The two executives are expected to appear in a Houston court on Monday.

The plant became waterlogged and lost power needed to keep volatile chemicals cooled after Hurricane Harvey dumped more than 50 inches of rain on the area. Company workers left the plant and officials evacuated residents within a 1½-mile radius of the facility after some containers heated and caught fire.

The containers, which each held about 500,000 pounds of organic peroxides, burned for days, leading to a controlled burn of the remaining chemical containers that had not then ignited on their own.

Twenty-one people sought treatment for exposure to fumes from the blaze, and the company was sued by first responders assigned to keep local residents from entering the area. The lawsuits alleged "serious bodily injuries" from inhaled smoke.
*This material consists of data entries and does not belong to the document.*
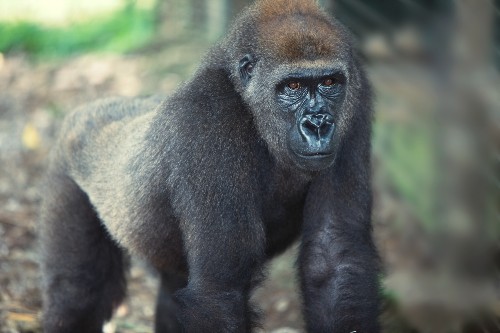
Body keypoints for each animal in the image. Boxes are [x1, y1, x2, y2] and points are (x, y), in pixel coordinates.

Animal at [40, 0, 378, 332]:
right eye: (292, 86)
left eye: (330, 82)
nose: (318, 125)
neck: (248, 103)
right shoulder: (208, 116)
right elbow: (219, 290)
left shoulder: (357, 96)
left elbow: (334, 256)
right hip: (67, 168)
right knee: (77, 292)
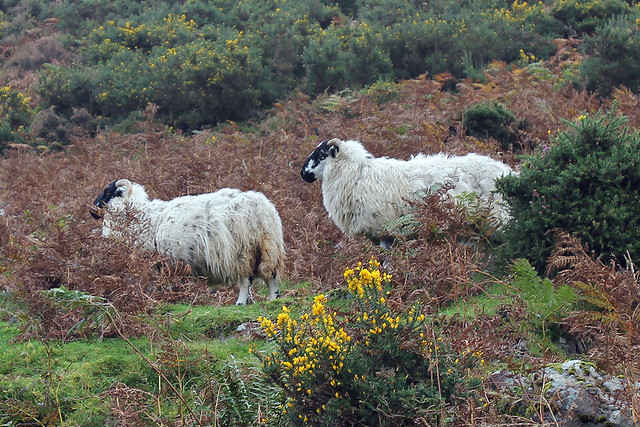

The disaster could and should have been prevented, prosecutors said, alleging the company was more concerned about profit than protecting local residents.

The criminal charges are “astonishing,” in light of an eight-month review of the incident by the U.S. Chemical Safety and Hazard Investigation Board that found the company had “behaved responsibly,” Arkema said in a statement on its website.

"It is outrageous to assert that Arkema or any of its employees behaved criminally. No one needs a reminder that Hurricane Harvey devastated a wide region," the company added. "Arkema employees in Crosby performed heroically before and during Hurricane Harvey."

The CSB, which has no enforcement or regulatory powers but makes safety recommendations after studying disasters, found a lack of planning for severe weather and called for plans to avoid future flood risks and for the use of multiple, redundant systems for storing chemicals.

If convicted on the endangerment charge, the executives could face up to five years in jail and the company could be hit with a fine of up to $1 million.

"Companies don't make decisions, people do," Harris County District Attorney Kim Ogg said in a statement. "Those who poison our environment will be prosecuted when the evidence justifies it."

Rusty Hardin, a Houston attorney who represents Arkema, called the criminal charge "unprecedented" and said the company and its executives were victims of unforeseeable weather.

"It would set an ominous precedent if a company could be held criminally liable for impact suffered as a result of the historic flooding," Mr. Hardin said. "There's no foundation for a criminal case against Arkema."